Un confronto inevitabile. Lo scontro tra Papu Gomez e Gian Piero Gasperini durante il match contro il Midtjylland ha avuto giustamente delle conseguenze: i due si sono incontrati a Zingonia per poter discutere di quanto accaduto, un faccia a faccia diretto per capire come muoversi in una situazione delicata. La tensione c'è e si è vista anche durante il rifiuto del giocatore di spostarsi sulla corsia destra, ma ora la necessità principale resta una soltanto: invertire la rotta. I risultati, altrimenti, continueranno a essere altalenanti.

CONFRONTO -  I due si sono incontrati dopo il giorno di riposo per poter capire come affrontare la situazione e mettere da parte i dissapori per il bene comune della compagine orobica.

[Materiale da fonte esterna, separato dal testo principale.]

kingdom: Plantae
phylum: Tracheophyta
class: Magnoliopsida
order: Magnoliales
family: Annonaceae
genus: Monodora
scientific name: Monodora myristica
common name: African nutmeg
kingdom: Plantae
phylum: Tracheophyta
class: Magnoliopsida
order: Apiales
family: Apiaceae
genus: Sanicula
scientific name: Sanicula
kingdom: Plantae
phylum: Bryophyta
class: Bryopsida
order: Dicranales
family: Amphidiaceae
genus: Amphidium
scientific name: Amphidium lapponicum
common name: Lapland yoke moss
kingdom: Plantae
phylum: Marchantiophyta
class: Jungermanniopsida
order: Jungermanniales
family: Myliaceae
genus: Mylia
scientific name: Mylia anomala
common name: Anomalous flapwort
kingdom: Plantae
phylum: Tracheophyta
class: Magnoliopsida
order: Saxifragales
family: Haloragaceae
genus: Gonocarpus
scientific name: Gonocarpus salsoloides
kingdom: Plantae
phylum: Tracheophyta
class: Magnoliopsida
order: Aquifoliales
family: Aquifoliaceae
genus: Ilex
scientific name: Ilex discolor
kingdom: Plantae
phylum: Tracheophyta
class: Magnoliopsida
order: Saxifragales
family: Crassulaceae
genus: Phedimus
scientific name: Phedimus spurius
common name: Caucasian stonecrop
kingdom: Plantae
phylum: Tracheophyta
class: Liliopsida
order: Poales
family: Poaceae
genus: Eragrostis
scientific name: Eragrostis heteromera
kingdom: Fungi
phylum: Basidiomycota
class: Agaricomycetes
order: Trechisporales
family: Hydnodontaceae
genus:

Un vis-à-vis inevitabile visto quanto accaduto in un momento delicato: il nervosismo c'è tra gli attaccanti e si vede anche in campo, con troppe giocate fuori tempo e un bel po' di palloni sbagliati. I quattro lì davanti non dialogano, almeno questo dicono i numeri: il capitano - visto il ruolo importante in questa squadra - deve assolutamente dare una svolta e ritrovare la tranquillità necessaria per poter rendere al meglio.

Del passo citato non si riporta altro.